De'Aaron Fox and Bam Adebayo, Kentucky

Of coach John Calipari's star-studded freshman class, these two are most important. Fox because he's a slick point guard who can provide a much different type of floor general than we're used to seeing in Lexington; he's a ballhawk on defense and wise passer on offense. Adebayo because he gives Kentucky the interior backbone it lacked last season. At 6-10 and 260 pounds, he's a bulldozing force who can dominate the paint in a variety of ways — on offense by creating second-chance points off the glass and imposing his will on the low block, and on defense by blocking shots or diving for loose balls.

Josh Jackson, Kansas

The No. 1 recruit in the country (via Rivals and 247 Sports), Jackson comes to Lawrence with major expectations. But the best news for coach Bill Self is that the 6-7 wing won't have to be a highlight-reel alpha dog right away (which was the case with Andrew Wiggins). Instead, he'll get to grow into a dominant college player with a veteran core, mainly alongside guards Frank Mason III and Devonte’ Graham, to help ease him in. Expectations aside, Jackson is a phenomenal talent with a high motor and soaring athleticism. He easily could be the best player in the country by March.

Harry Giles and Jayson Tatum, Duke 

Giles was the No. 1 recruit (via ESPN and Scout) and that's because he's 6-10, dynamic and can take over a game. But a third knee injury likely will lead to a slow integration into the title favorite Blue Devils, who are already loaded with talent. That said, if Giles hits his stride, he'll be a huge factor for coach Mike Krzyzewski. Tatum is the freshman who can make an impact right away. The 6-8 forward is a silky smooth offensive player who can go inside and out, posing serious matchup problems to opponents. The key is how cohesive they can be with Duke's returning nucleus.

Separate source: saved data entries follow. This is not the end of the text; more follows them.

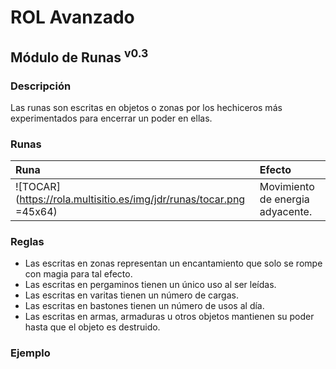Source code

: # ROL Avanzado
## Módulo de Runas <sup>v0.3</sup>

### Descripción
Las runas son escritas en objetos o zonas por los hechiceros más experimentados para encerrar un poder en ellas.

### Runas
| Runa                                                                | Efecto                           |
| :------------------------------------------------------------------ | :------------------------------- |
| ![TOCAR](https://rola.multisitio.es/img/jdr/runas/tocar.png =45x64) | Movimiento de energia adyacente. |

### Reglas
* Las escritas en zonas representan un encantamiento que solo se rompe con magia para tal efecto.
* Las escritas en pergaminos tienen un único uso al ser leídas.
* Las escritas en varitas tienen un número de cargas.
* Las escritas en bastones tienen un número de usos al día.
* Las escritas en armas, armaduras u otros objetos mantienen su poder hasta que el objeto es destruido.

### Ejemplo
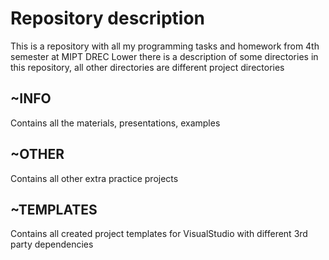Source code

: # Repository description #
This is a repository with all my programming tasks and homework from 4th semester at MIPT DREC
Lower there is a description of some directories in this repository, all other directories are different project directories


## ~INFO ##  
Contains all the materials, presentations, examples

## ~OTHER ##  
Contains all other extra practice projects

## ~TEMPLATES ##  
Contains all created project templates for VisualStudio
with different 3rd party dependencies
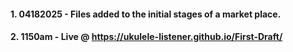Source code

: #### 1.  04182025 - Files added to the initial stages of a market place.
#### 2.  1150am - Live @ https://ukulele-listener.github.io/First-Draft/
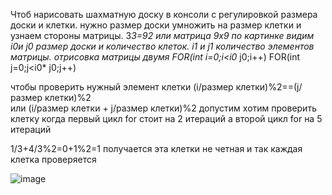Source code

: Чтоб нарисовать шахматную доску в консоли с регулировкой размера доски и клетки.
нужно размер доски умножить на размер клетки и узнаем стороны матрицы.
3*3=92 или матрица 9х9
по картинке видим i0и j0  размер доски и количество клеток.
        i1 и j1 количество элементов матрицы.
отрисовка матрицы двумя FOR(int i=0;i<i0* j0;i++)
				FOR(int j=0;j<i0* j0;j++)

чтобы проверить нужный элемент клетки 
(i/размер клетки)%2==(j/размер клетки)%2  
или (i/размер клетки + j/размер клетки)%2
допустим хотим проверить клетку когда первый цикл for стоит на 2 итераций а второй цикл for на 5 итераций 

1/3+4/3%2=0+1%2=1 получается эта клетки не четная и так каждая клетка проверяется 



![image](https://github.com/AlexandrZarubin/ChessBoardTwoFor/assets/156585474/ec165200-7fe8-4ff6-ac79-dd8a19c0a168)

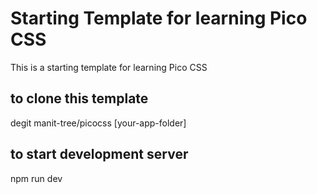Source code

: # Starting Template for learning Pico CSS

This is a starting template for learning Pico CSS

## to clone this template

degit manit-tree/picocss [your-app-folder]

## to start development server

npm run dev
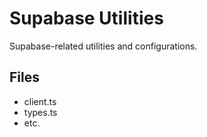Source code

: # Supabase Utilities

Supabase-related utilities and configurations.

## Files
- client.ts
- types.ts
- etc.

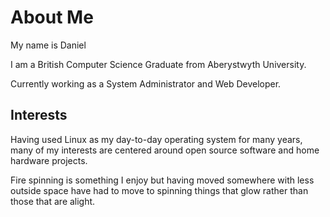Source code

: About Me
========

My name is Daniel

I am a British Computer Science Graduate from Aberystwyth University.

Currently working as a System Administrator and Web Developer.

Interests
---------

Having used Linux as my day-to-day operating system for many years, many of my interests are centered around open source software and home hardware projects.

Fire spinning is something I enjoy but having moved somewhere with less outside space have had to move to spinning things that glow rather than those that are alight.
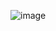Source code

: ![image](https://user-images.githubusercontent.com/97989643/236471899-e54539d1-7ce8-4ab4-a29c-cc55f18d797f.png)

Markelle Fultz, Washington

Fultz can singlehandedly steer the Huskies to the NCAA tournament, and help coach Lorenzo Romar keep his job. That's about as impactful as a freshman can get. While a majority of the NBA-ready freshmen won't necessarily be the go-to guy right away, Fultz gladly takes that responsibility. The 6-4 score-first point guard has shades of Derrick Rose with his agility and athleticism, while his shooting stroke — think Brandon Roy — will only get better over the course of the season.

Lonzo Ball, UCLA

Speaking of coaches keeping their jobs, Steve Alford's status in Westwood heavily depends on how well Ball flourishes with the returning core of underachieving UCLA players. Ball isn't just a talented freshman with high expectations. He's a sparkplug point guard with sensational court vision who injects energy into his teammates with his play. It's exactly what the Bruins need. Alford's UCLA squad last year flailed — finishing a dreadful 14-17 — under a regimented offense piloted by his son, Bryce. If he's smart, he'll hand over the keys to Ball and let the offensive tempo speed up, focusing less on a structured offense that needed a makeover anyway.